Excerpted passage:
● ● ● ●
For this vision to be completely carried out, however, several infrastructure tools/protocols have to be built, from how we index data across a modular ecosystem to how networks communicate with one another, which is what Catalyst focuses on.
What is Catalyst
Catalyst is building a cross-chain liquidity layer for the modular ecosystem. “Catalyst allows any chain to permissionlessly connect liquidity to that of another chain. New chains can automatically transfer to/from any other chain from day one”.
Catalyst uses a “unit of liquidity, " calculated when the user deposits their funds into Catalyst, to solve liquidity fragmentation. In short, this means that we don’t need to have different types of the same token.
Ultimately, Catalyst will add a new module to the modular stack. Developers will be able to leverage this new module in order to connect to any other chain that is also leveraging this Catalyst module.
What’s Next
On the same day as the protocol announcement, the team also announced a $4.2M raise, in a round led by the Spartan Group.
According to Jim, Catalyst founder, the protocol is expected to launch on testnet this summer - you can sign up for the waitlist today to be notified when this occurs. In the meantime, we should be expecting a published whitepaper from the team sometime soon.
Catalyst is building another component for the modular stack. We look forward to seeing the team’s continued development.
Dymension launches the first IBC-enabled EVM Rollup
Last week, Dymension announced the launch of the first ever IBC-enabled EVM RollApp on their 35-C testnet.
What Is Dymension
Dymension is building an IBC-enabled “rollapp” ecosystem. Specifically, Dymension is a proof of stake blockchain that was built using the Cosmos stack. This PoS chain serves as the settlement hub for the entire Dymension ecosystem, and provides all connected rollapps with security, liquidity, and inter-connectivity.
On top of this Dymension hub will be an ecosystem of “rollapps” that will be developed using Dymension’s “Rollup Development Kit” (RDK). This RDK is a set of tools and modules that developers can take advantage of in order to deploy their own rollup - it’s similar to Cosmos’ own SDK framework, except the RDK is more tailored for rollups, as opposed to app-chain.
For those unaware, an application-specific rollup (rollapp) is a rollup dedicated to a specific application (each app is its own dedicated execution environment), rather than a general-purpose rollup, which is built to host a variety of applications. You can learn more about rollapps here if you’re interested.
On February 1st, Dymension launched the first Dymension Rollapp, “RollApp X”, and now, just last week we were introduced to the ecosystem’s second RollApp, the “EVM RollApp” (the RDK allows Dymension to host a variety of virtual machines).
EVM RollApp
According to the Dymension team, “The EVM RollApp utilizes Ethermint (mainly developed by the EVMOS team) on top of Dymension’s RDK”. This will allow developers to deploy their EVM smart contracts, while being able to benefit from all of Dymension’s features, such as IBC-connectivity.
This EVM RollApp will be powered by the EVMOS token (pay for gas with the tEVMOS token). In regards to data availability, “the testnet EVM RollApp will publish data transactions to Celestia’s Mocha testnet and state updates to the Dymension Hub”. Something that makes this EVM rollup different than your traditional EVM rollup is the fact that in Dymension, sequencers produce blocks every 0.2 seconds, providing a faster user experience.
● ● ● ●
Data provided:
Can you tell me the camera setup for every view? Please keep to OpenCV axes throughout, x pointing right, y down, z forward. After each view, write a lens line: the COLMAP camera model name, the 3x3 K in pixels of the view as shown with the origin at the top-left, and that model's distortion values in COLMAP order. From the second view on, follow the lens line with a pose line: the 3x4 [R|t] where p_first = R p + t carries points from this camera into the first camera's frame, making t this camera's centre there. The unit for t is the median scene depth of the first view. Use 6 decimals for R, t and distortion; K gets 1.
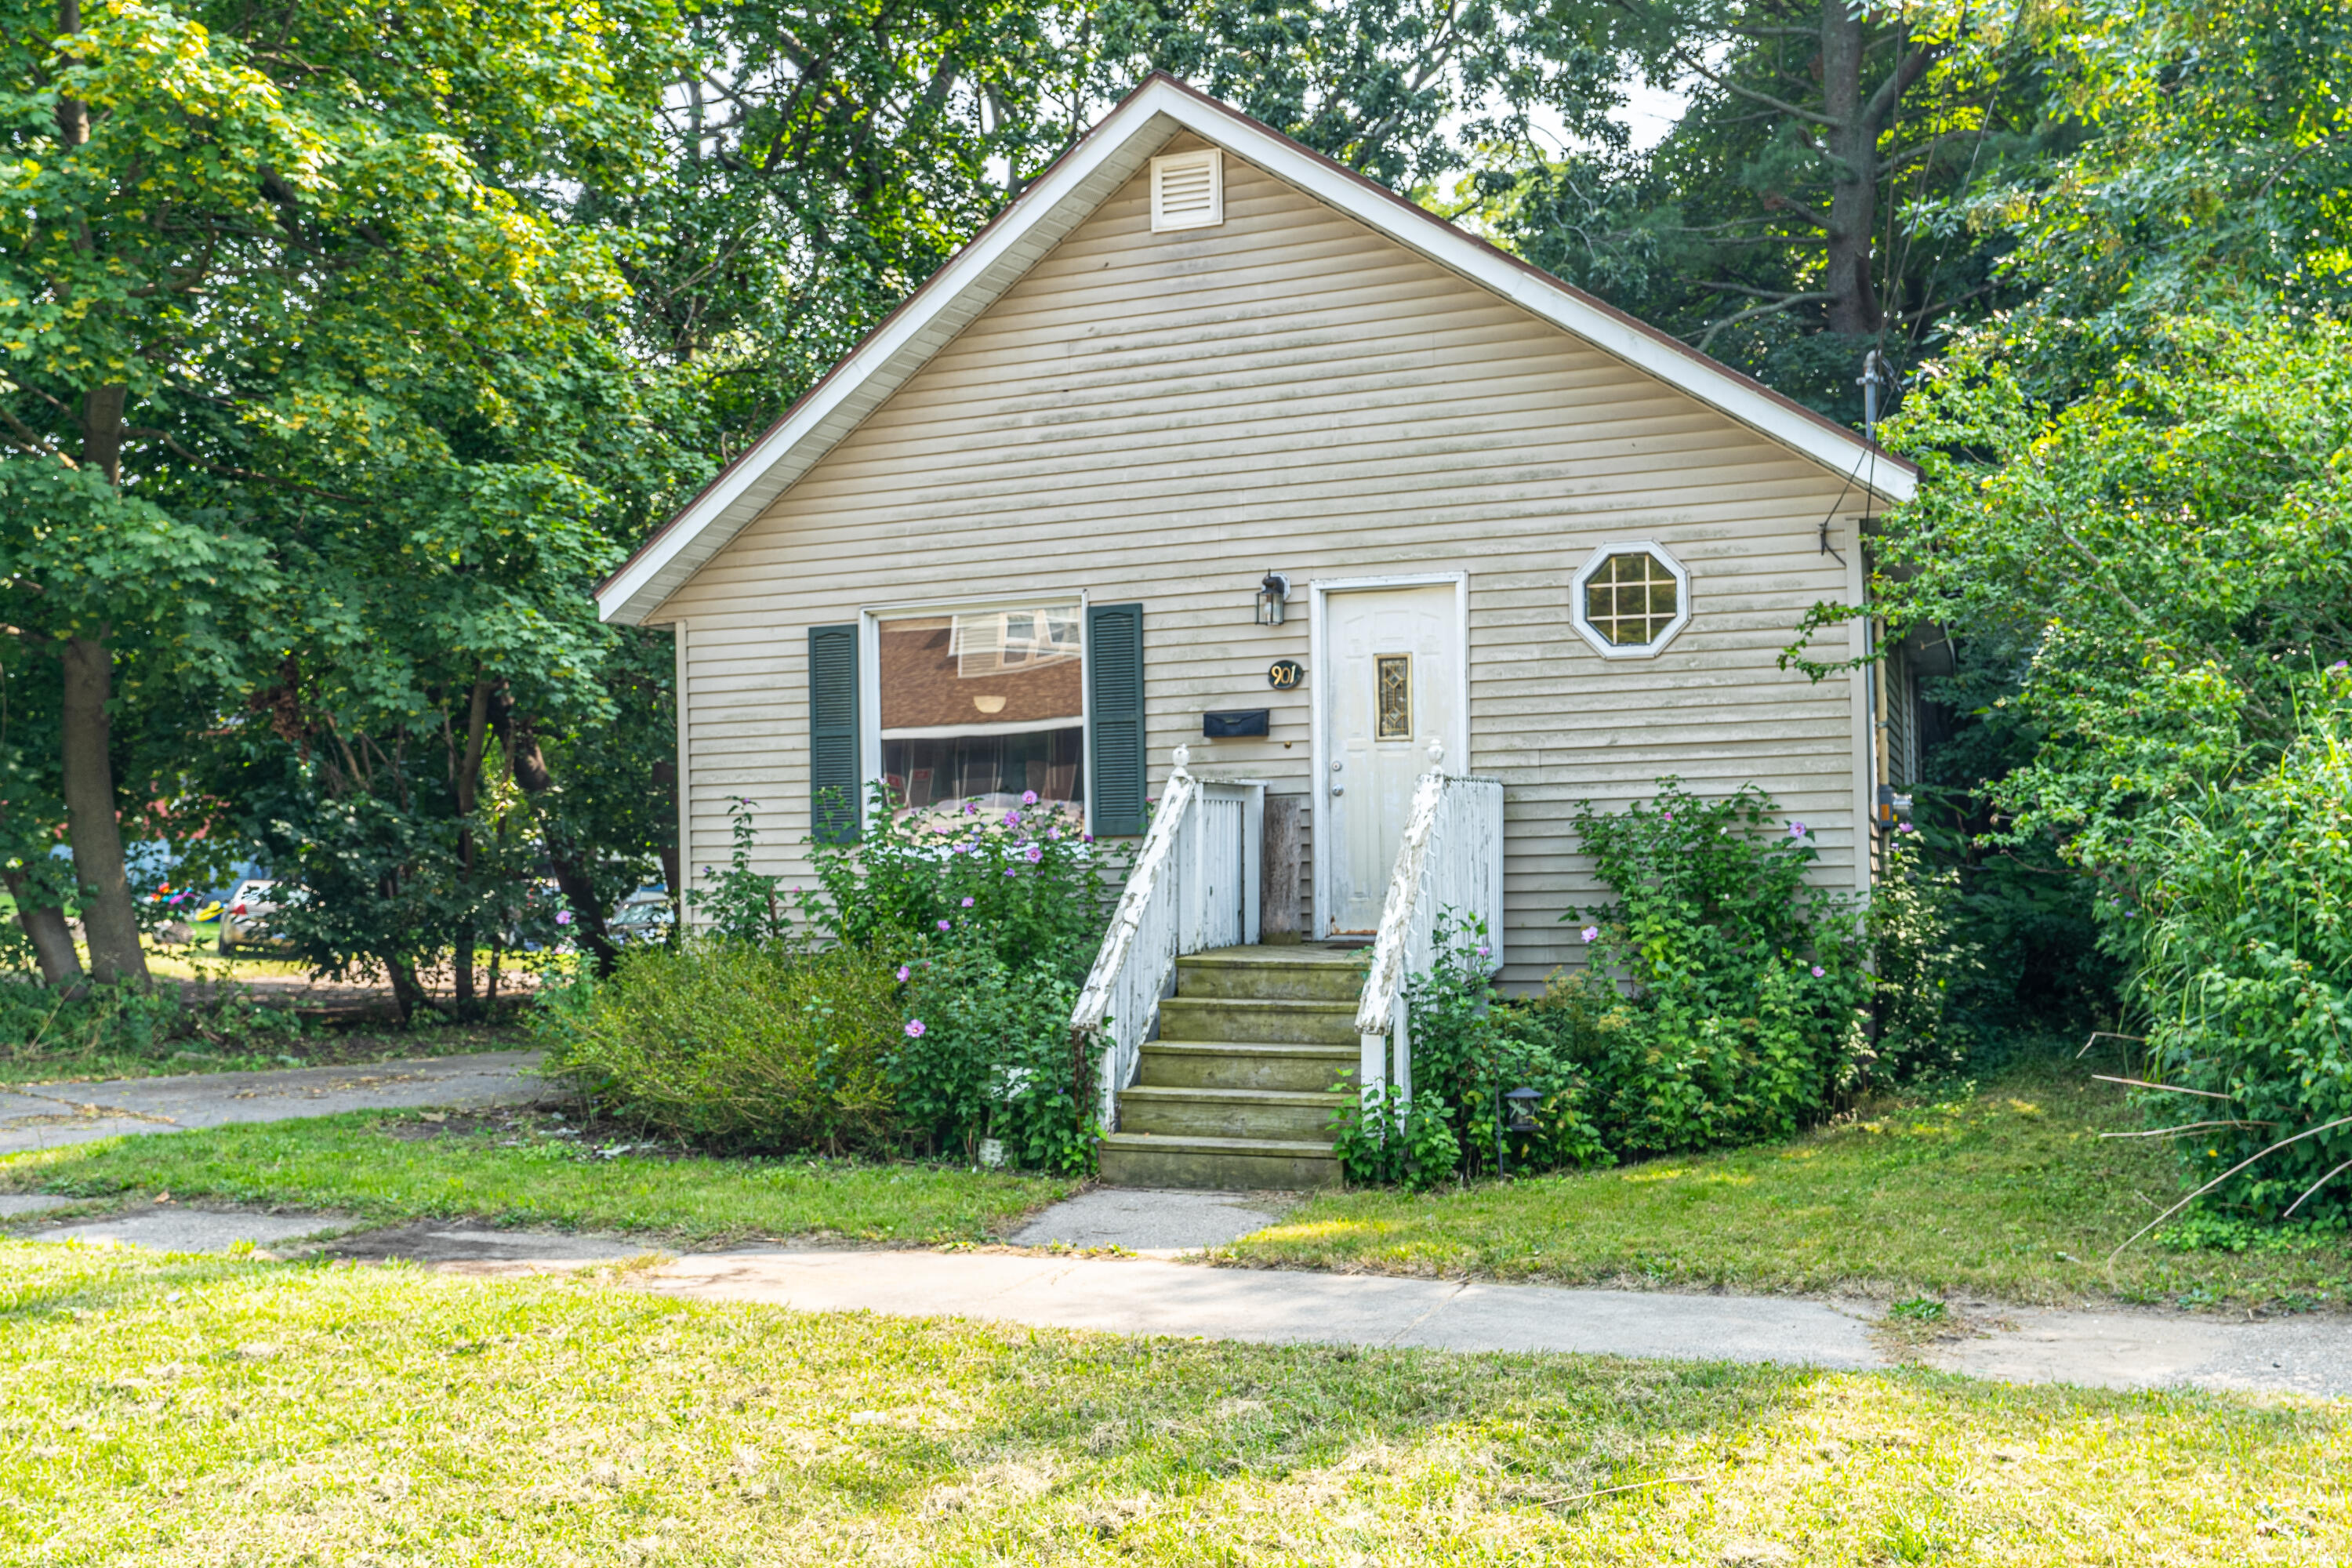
● ● ● ●
Exercise aim:
From the excerpt about Catalyst and Dymension, copy out word for word the part that begins with the words containing "Catalyst uses a" and ends with "the same token.".

Solution to this task:
Catalyst uses a “unit of liquidity, " calculated when the user deposits their funds into Catalyst, to solve liquidity fragmentation. In short, this means that we don’t need to have different types of the same token.